(Stored data entries)

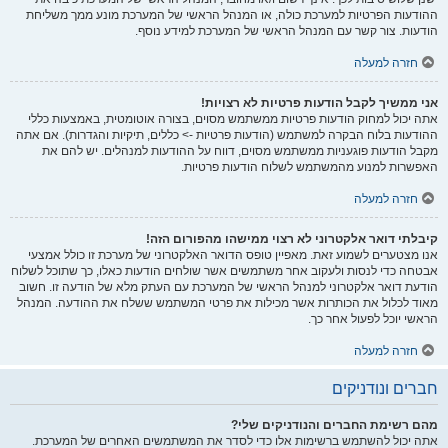
ההודעות הפרטיות למערכת כולה, או המנהל הראשי של המערכת מונע ממך משליחת
הודעות. צור קשר עם המנהל הראשי של המערכת למידע נוסף.
חזרה למעלה
אני ממשיך לקבל הודעות פרטיות לא רצויות!
אתה יכול למחוק הודעות פרטיות ממשתמש מסוים, בצורה אוטומטית, באמצעות כללי
ההודעות בלוח הבקרה למשתמש (הודעות פרטיות -> כללים, תיקיות והגדרות). אם אתה
מקבל הודעות פוגעניות ממשתמש מסוים, דווח על ההודעות למנהלים. יש להם את
האפשרות למנוע מהמשתמש לשלוח הודעות פרטיות.
חזרה למעלה
קיבלתי דואר אלקטרוני לא רצוי ממישהו מהפורום הזה!
אנו מצטערים לשמוע זאת. מאפיין טופס הדואר האלקטרוני של מערכת זו כולל אמצעי
אבטחה כדי לנסות ולעקוב אחר משתמשים אשר שולחים הודעות כאלו, כך שתוכל לשלוח
הודעת דואר אלקטרוני למנהל הראשי של המערכת עם העתק מלא של הודעה זו. חשוב
מאוד לכלול את הכותרות אשר מכילות את פרטי המשתמש ששלח את ההודעה. המנהל
הראשי יוכל לפעול אחר כך.
חזרה למעלה
חברים ונודניקים
מהם רשימת החברים והנודניקים שלי?
אתה יכול להשתמש ברשימות אלו כדי לסדר את המשתמשים האחרים של המערכת.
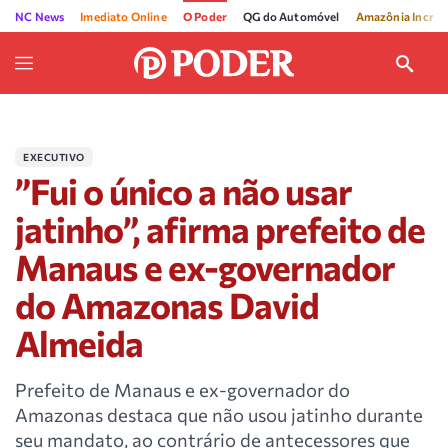
NC News
Imediato Online
O Poder
QG do Automóvel
Amazônia Incríve
EXECUTIVO
”Fui o único a não usar
jatinho”, afirma prefeito de
Manaus e ex-governador
do Amazonas David
Almeida
Prefeito de Manaus e ex-governador do
Amazonas destaca que não usou jatinho durante
seu mandato, ao contrário de antecessores que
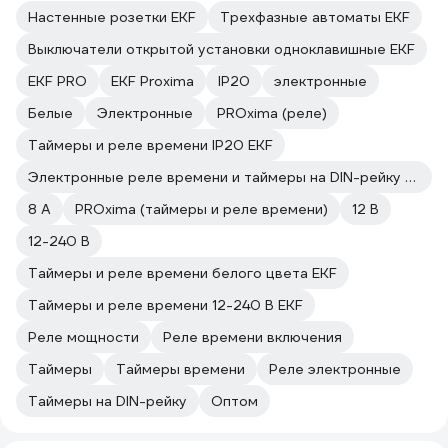
Настенные розетки EKF
Трехфазные автоматы EKF
Выключатели открытой установки одноклавишные EKF
EKF PRO
EKF Proxima
IP20
электронные
Белые
Электронные
PROxima (реле)
Таймеры и реле времени IP20 EKF
Электронные реле времени и таймеры на DIN-рейку EKF
8 А
PROxima (таймеры и реле времени)
12 В
12-240 В
Таймеры и реле времени белого цвета EKF
Таймеры и реле времени 12-240 В EKF
Реле мощности
Реле времени включения
Таймеры
Таймеры времени
Реле электронные
Таймеры на DIN-рейку
Оптом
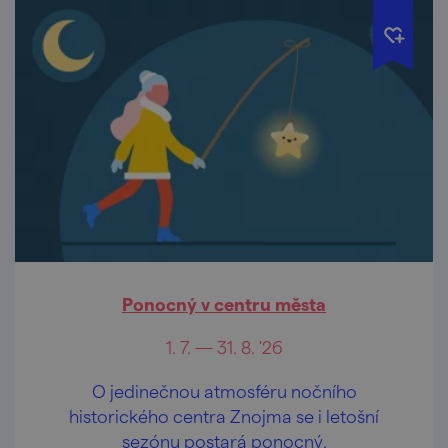
Ponocný v centru města
1. 7. — 31. 8. '26
O jedinečnou atmosféru nočního
historického centra Znojma se i letošní
sezónu postará ponocný.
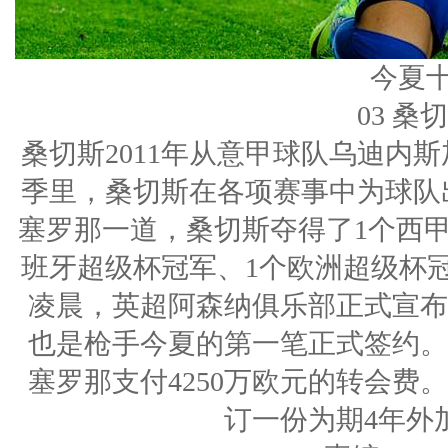
今夏
03 桑
桑切斯2011年从意甲球队乌迪内
季里，桑切斯在各项赛事中为球队出
塞罗那一道，桑切斯夺得了1个西甲
班牙超级杯冠军、1个欧洲超级杯冠
凌晨，英超阿森纳俱乐部正式宣布
也是枪手今夏的第一笔正式签约。
塞罗那支付4250万欧元的转会费
订一份为期4年外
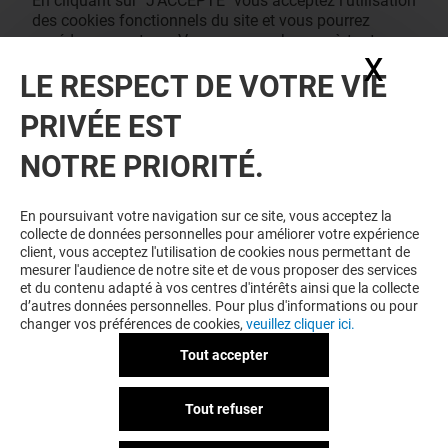
En cliquant sur "J'ACCEPTE" vous acceptez l'utilisation
des cookies fonctionnels du site et vous pourrez
accéder au contenu. Vous pouvez changer à tout
X
Masq
moment vos consentements des cookies dans notre
LE RESPECT DE VOTRE VIE
page de management des cookies.
J'ACCEPTE
PRIVÉE EST
NOTRE PRIORITÉ.
En poursuivant votre navigation sur ce site, vous acceptez la
collecte de données personnelles pour améliorer votre expérience
client, vous acceptez l'utilisation de cookies nous permettant de
mesurer l'audience de notre site et de vous proposer des services
et du contenu adapté à vos centres d'intérêts ainsi que la collecte
d’autres données personnelles. Pour plus d'informations ou pour
changer vos préférences de cookies,
veuillez cliquer ici.
Tout accepter
Tout refuser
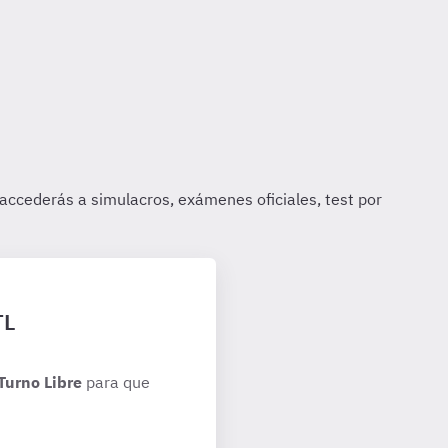
TL
Turno Libre
para que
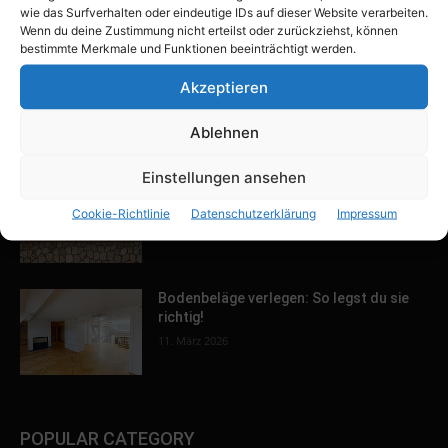
wie das Surfverhalten oder eindeutige IDs auf dieser Website verarbeiten.
Wenn du deine Zustimmung nicht erteilst oder zurückziehst, können
bestimmte Merkmale und Funktionen beeinträchtigt werden.
Keller ausbauen: Tipps und Ideen für
Akzeptieren
dein Zuhause
13. März 2026
Ablehnen
Einstellungen ansehen
Außenwandisolierung: Warum du sie
brauchst
Cookie-Richtlinie
Datenschutzerklärung
Impressum
12. März 2026
Bodenbeläge verlegen: So legst du sie
richtig!
11. März 2026
POPULAR CATEGORY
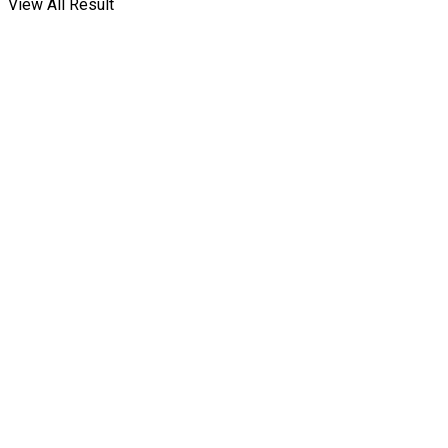
View All Result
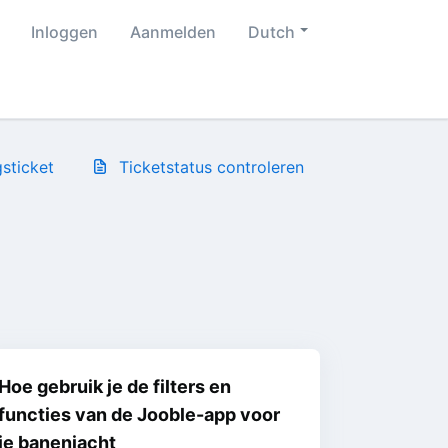
Inloggen
Aanmelden
Dutch
sticket
Ticketstatus controleren
Hoe gebruik je de filters en
functies van de Jooble-app voor
je banenjacht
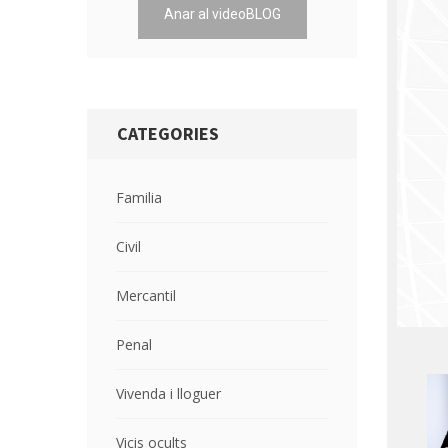
Anar al videoBLOG
CATEGORIES
Familia
Civil
Mercantil
Penal
Vivenda i lloguer
Vicis ocults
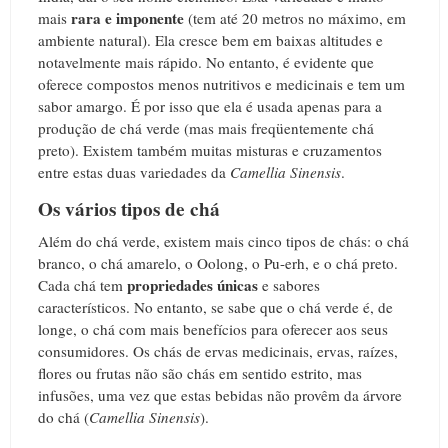
rara e imponente
mais
(tem até 20 metros no máximo, em
ambiente natural). Ela cresce bem em baixas altitudes e
notavelmente mais rápido. No entanto, é evidente que
oferece compostos menos nutritivos e medicinais e tem um
sabor amargo. É por isso que ela é usada apenas para a
produção de chá verde (mas mais freqüentemente chá
preto). Existem também muitas misturas e cruzamentos
entre estas duas variedades da
Camellia Sinensis
.
Os vários tipos de chá
Além do chá verde, existem mais cinco tipos de chás: o chá
branco, o chá amarelo, o Oolong, o Pu-erh, e o chá preto.
propriedades únicas
Cada chá tem
e sabores
característicos. No entanto, se sabe que o chá verde é, de
longe, o chá com mais benefícios para oferecer aos seus
consumidores. Os chás de ervas medicinais, ervas, raízes,
flores ou frutas não são chás em sentido estrito, mas
infusões, uma vez que estas bebidas não provêm da árvore
do chá (
Camellia Sinensis
).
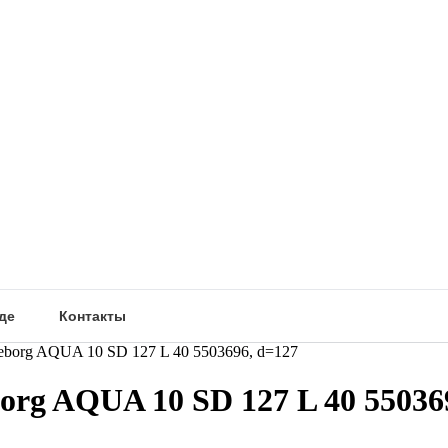
де
Контакты
borg AQUA 10 SD 127 L 40 5503696, d=127
rg AQUA 10 SD 127 L 40 55036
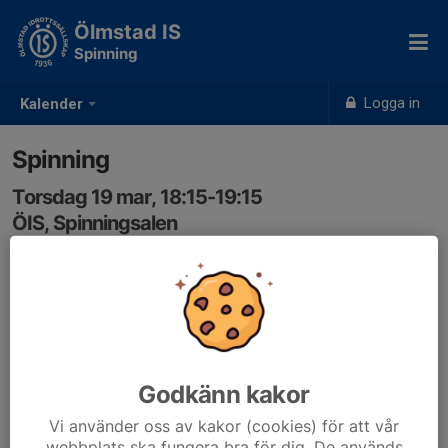
Ölmstad IS
Spinning
Logga in
Kalender
Spinning
Torsdag 19 mar, 18:15-19:15
ÖIS, Spinningsalen
Samling: 18:15
Godkänn kakor
Vi använder oss av kakor (cookies) för att vår
webbplats ska fungera bra för dig. De används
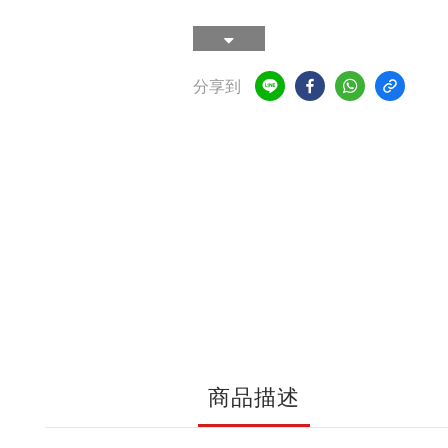
分享到
商品描述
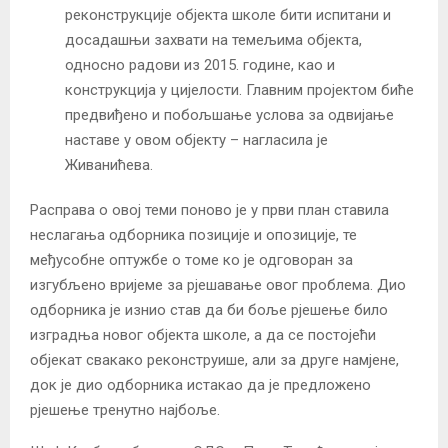
реконструкције објекта школе бити испитани и
досадашњи захвати на темељима објекта,
односно радови из 2015. године, као и
конструкција у цијелости. Главним пројектом биће
предвиђено и побољшање услова за одвијање
наставе у овом објекту – нагласила је
Живанићева.
Расправа о овој теми поново је у први план ставила
неслагања одборника позиције и опозиције, те
међусобне оптужбе о томе ко је одговоран за
изгубљено вријеме за рјешавање овог проблема. Дио
одборника је изнио став да би боље рјешење било
изградња новог објекта школе, а да се постојећи
објекат свакако реконструише, али за друге намјене,
док је дио одборника истакао да је предложено
рјешење тренутно најбоље.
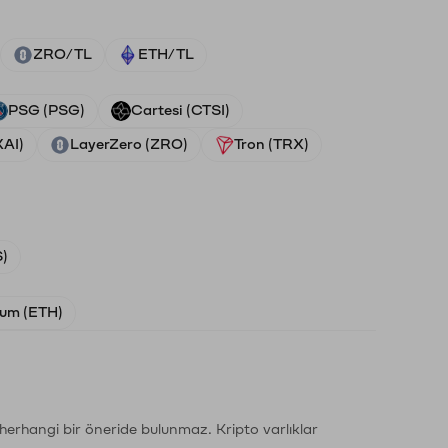
ZRO/TL
ETH/TL
PSG (PSG)
Cartesi (CTSI)
XAI)
LayerZero (ZRO)
Tron (TRX)
)
um (ETH)
li herhangi bir öneride bulunmaz. Kripto varlıklar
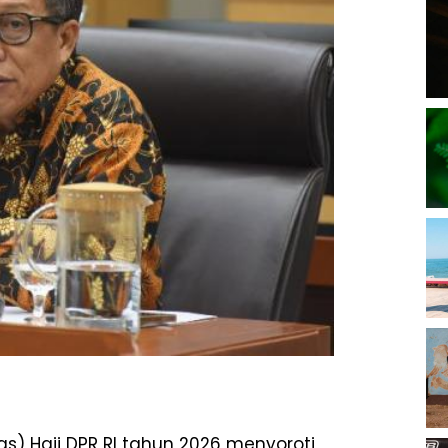
s) Haji DPR RI tahun 2026 menyoroti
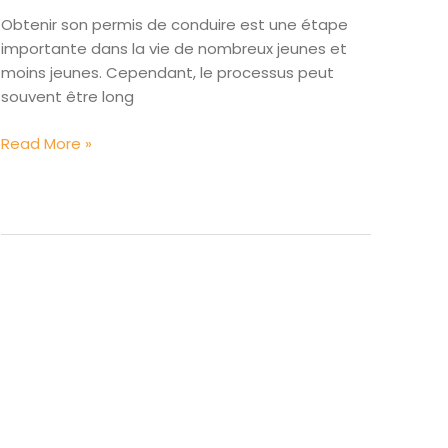
Obtenir son permis de conduire est une étape
importante dans la vie de nombreux jeunes et
moins jeunes. Cependant, le processus peut
souvent être long
Les
Read More »
avantages
du
permis
accéléré
par
rapport
à
la
formation
traditionnelle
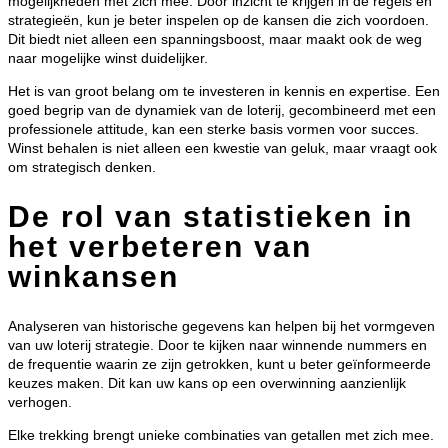
mogelijkheden met zich mee. Door inzicht te krijgen in de regels en
strategieën, kun je beter inspelen op de kansen die zich voordoen.
Dit biedt niet alleen een spanningsboost, maar maakt ook de weg
naar mogelijke winst duidelijker.
Het is van groot belang om te investeren in kennis en expertise. Een
goed begrip van de dynamiek van de loterij, gecombineerd met een
professionele attitude, kan een sterke basis vormen voor succes.
Winst behalen is niet alleen een kwestie van geluk, maar vraagt ook
om strategisch denken.
De rol van statistieken in
het verbeteren van
winkansen
Analyseren van historische gegevens kan helpen bij het vormgeven
van uw loterij strategie. Door te kijken naar winnende nummers en
de frequentie waarin ze zijn getrokken, kunt u beter geïnformeerde
keuzes maken. Dit kan uw kans op een overwinning aanzienlijk
verhogen.
Elke trekking brengt unieke combinaties van getallen met zich mee.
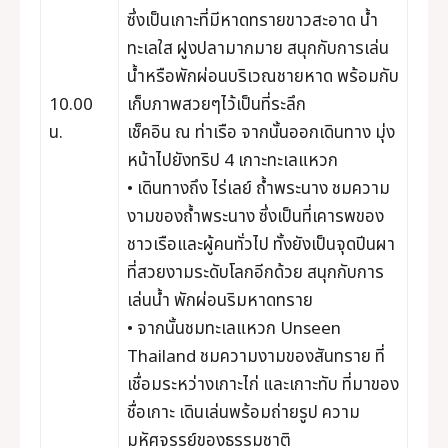
ซึ่งเป็นเกาะที่มีหาดทรายขาวสะอาด น้ำ
ทะเลใส ฝูงปลามากมาย สนุกกับการเล่น
น้ำหรือพักผ่อนบริเวณชายหาด พร้อมกับ
10.00
เก็บภาพสวยๆไว้เป็นที่ระลึก
น.
เช็คอิน ณ ท่าเรือ จากนั้นออกเดินทาง มุ่ง
หน้าไปยังทริป 4 เกาะทะเลแหวก
• เดินทางถึง ไร่เลย์ ถ้ำพระนาง ชมความ
งามของถ้ำพระนาง ซึ่งเป็นที่เคารพของ
ชาวเรือและผู้คนทั่วไป ทั้งยังเป็นจุดปีนผา
ที่สวยงามระดับโลกอีกด้วย สนุกกับการ
เล่นน้ำ พักผ่อนริมหาดทราย
• จากนั้นชมทะเลแหวก Unseen
Thailand ชมความงามของสันทราย ที่
เชื่อมระหว่างเกาะไก่ และเกาะทับ ที่มาของ
ชื่อเกาะ เดินเล่นพร้อมถ่ายรูป ความ
มหัศจรรย์ของธรรมชาติ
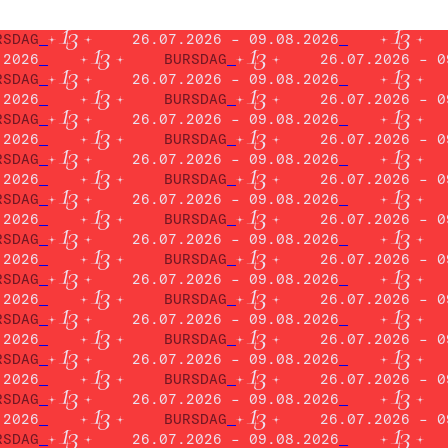
RSDAG
26.07.2026 – 09.08.2026
.2026
BURSDAG
26.07.2026 – 0
RSDAG
26.07.2026 – 09.08.2026
.2026
BURSDAG
26.07.2026 – 0
RSDAG
26.07.2026 – 09.08.2026
.2026
BURSDAG
26.07.2026 – 0
RSDAG
26.07.2026 – 09.08.2026
.2026
BURSDAG
26.07.2026 – 0
RSDAG
26.07.2026 – 09.08.2026
.2026
BURSDAG
26.07.2026 – 0
RSDAG
26.07.2026 – 09.08.2026
.2026
BURSDAG
26.07.2026 – 0
RSDAG
26.07.2026 – 09.08.2026
.2026
BURSDAG
26.07.2026 – 0
RSDAG
26.07.2026 – 09.08.2026
.2026
BURSDAG
26.07.2026 – 0
RSDAG
26.07.2026 – 09.08.2026
.2026
BURSDAG
26.07.2026 – 0
RSDAG
26.07.2026 – 09.08.2026
.2026
BURSDAG
26.07.2026 – 0
RSDAG
26.07.2026 – 09.08.2026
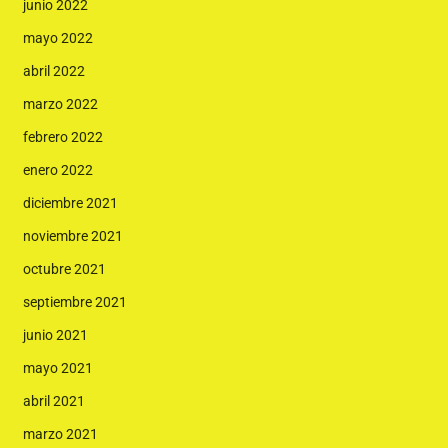
junio 2022
mayo 2022
abril 2022
marzo 2022
febrero 2022
enero 2022
diciembre 2021
noviembre 2021
octubre 2021
septiembre 2021
junio 2021
mayo 2021
abril 2021
marzo 2021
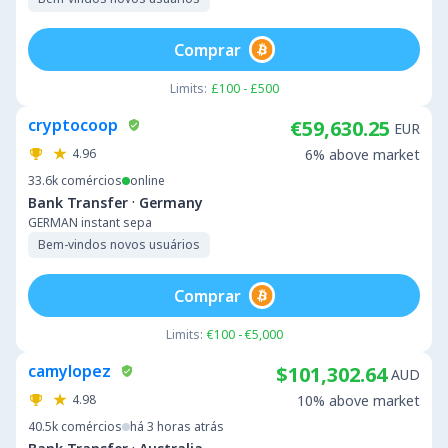
Comprar
Limits:
£100 - £500
cryptocoop
€59,630.25
EUR
4.96
6% above market
33.6k
comércios
online
·
Bank Transfer
Germany
GERMAN instant sepa
Bem-vindos novos usuários
Comprar
Limits:
€100 - €5,000
camylopez
$101,302.64
AUD
4.98
10% above market
40.5k
comércios
há 3 horas atrás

▶ WORK TO COMPLETE: Above are the records; copy each line from them that includes the string "Door".

▶ RESPONSE TO THE TASK:
mogelijkheden met zich mee. Door inzicht te krijgen in de regels en
van uw loterij strategie. Door te kijken naar winnende nummers en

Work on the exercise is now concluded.